Encompassing over 200 wines from 60 producers, the Italia Wine Imports portfolio brings to California a consistently strong and representative sample of some of Italy's best. I took the opportunity to experience these wines yesterday, as they were showcased at the Grande Degustazione wine tasting event in the old Firehouse of San Francisco's Fort Mason. Perfectly proportioned to accommodate the rather intimate tasting, the naturally lit venue drew wine buyers from all over the Bay Area during a bright and breezy Monday afternoon, not only to taste the portfolio's boutique offerings but also to engage with many of the winemakers themselves. And for me, this was — as during any tasting — where the real reward lay; it gave me an opportunity to ask pointed questions on vineyard characteristics and cellar decisions, and gave me glimpse into how small producers throughout Italy make their wines.

But prior to walking into the event, I ensured that I was adequately armed with a good bit of relevant history floating in the forefront of my mind. I've found that it's always a good idea to put wines into context, in terms of both their specific culture of origin and the broader world market. In this case, perhaps most apropos is that the Italian wine industry has been, and continues to be, in flux. And while the same could be said, really, of any old world wine-producing region, for Italy the change has manifested most prominently as a tug of war between tradition and modernity. Beginning in the 1980s and becoming more popular in the '90s, there had been increasing pressure from within to heighten the quality of Italy's wines — and that meant widespread implementation of more efficient and site-sensitive viticultural methodology, as well as stringent hygienic practices and advanced winemaking technology. But in many areas whose wine laws allowed for it, the push to modernize also meant embracing and incorporating international grape varietals (e.g. Cabernet Sauvignon, Chardonnay, Merlot, and Syrah) either as blends with Italian ones or as varietal wines in their own rite. Many believed this was wave of the future and the only way for Italian wines — especially those from less prominent regions — to earn a leading role on the world stage. But very recently, the tide has begun to shift back again. Although producers continue to tighten the integrity and enhance the quality of wines across all regions in Italy, the indiscriminate use of non-indigenous varietals has come under scrutiny. Armed with the advances in theory and practice collectively learned over the last two decades, there is now a greater push to lessen the dependence on outside varietals and on a more international wine style, and instead engage with greater pride and fidelity the use of native ones truer to the set of wine attributes that's quintessentially Italian.
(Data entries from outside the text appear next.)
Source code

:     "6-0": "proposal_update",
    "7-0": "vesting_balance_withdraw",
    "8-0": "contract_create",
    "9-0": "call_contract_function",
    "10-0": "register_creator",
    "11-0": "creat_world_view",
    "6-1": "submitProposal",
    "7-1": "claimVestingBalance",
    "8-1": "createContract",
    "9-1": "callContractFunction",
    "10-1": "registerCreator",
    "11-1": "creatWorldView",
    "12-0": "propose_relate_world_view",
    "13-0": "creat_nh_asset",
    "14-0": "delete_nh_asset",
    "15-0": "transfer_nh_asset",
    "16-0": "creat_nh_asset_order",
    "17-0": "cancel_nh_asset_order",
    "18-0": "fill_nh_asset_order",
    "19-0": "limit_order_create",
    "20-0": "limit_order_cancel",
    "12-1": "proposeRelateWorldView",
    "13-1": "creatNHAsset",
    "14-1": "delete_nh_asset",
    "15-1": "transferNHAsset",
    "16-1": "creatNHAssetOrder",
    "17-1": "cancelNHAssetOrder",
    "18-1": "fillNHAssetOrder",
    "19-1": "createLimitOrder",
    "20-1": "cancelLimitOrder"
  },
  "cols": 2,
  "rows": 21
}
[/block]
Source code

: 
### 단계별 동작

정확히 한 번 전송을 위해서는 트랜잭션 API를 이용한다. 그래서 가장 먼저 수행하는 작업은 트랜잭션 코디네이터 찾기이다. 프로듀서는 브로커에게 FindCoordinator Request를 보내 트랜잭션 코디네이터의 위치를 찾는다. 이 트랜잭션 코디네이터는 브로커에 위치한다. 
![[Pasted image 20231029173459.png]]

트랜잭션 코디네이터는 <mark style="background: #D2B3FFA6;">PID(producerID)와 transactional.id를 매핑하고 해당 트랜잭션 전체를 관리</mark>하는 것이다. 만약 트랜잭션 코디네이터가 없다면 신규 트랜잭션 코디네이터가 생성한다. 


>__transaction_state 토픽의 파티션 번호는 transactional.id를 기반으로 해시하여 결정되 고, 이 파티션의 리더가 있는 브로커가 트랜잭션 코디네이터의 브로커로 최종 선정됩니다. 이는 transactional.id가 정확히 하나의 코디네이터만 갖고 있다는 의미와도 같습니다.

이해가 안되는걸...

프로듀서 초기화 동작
I saw evidence of both traditional and modern winemaking choices, as well as indigenous and international varietals, among the wines poured at Grande Degustazione. But what struck me was how well integrated these different techniques and styles played out in those wines. It was clear that, overwhelmingly, this collection of producers — from a new generation — was managing to strike a beautiful balance by keeping one eye fixated on the past and the other gazing well into the future. And how wonderful it was to experience the fruits of their labor, wines with a wide range of price points and styles, and — true to the importer's promise — from every major wine producing region in Italy: Piemonte, Tuscany, Veneto, Friuli, Alto Adige, Marche, Umbria, Puglia, Abruzzo, Sardegna and Sicily. The common thread that tied it all together so well was the consistently high quality of the offerings, a function of the cohesive taste and vision of Italia Wine Imports' owner Adriano Maniaci and his associates.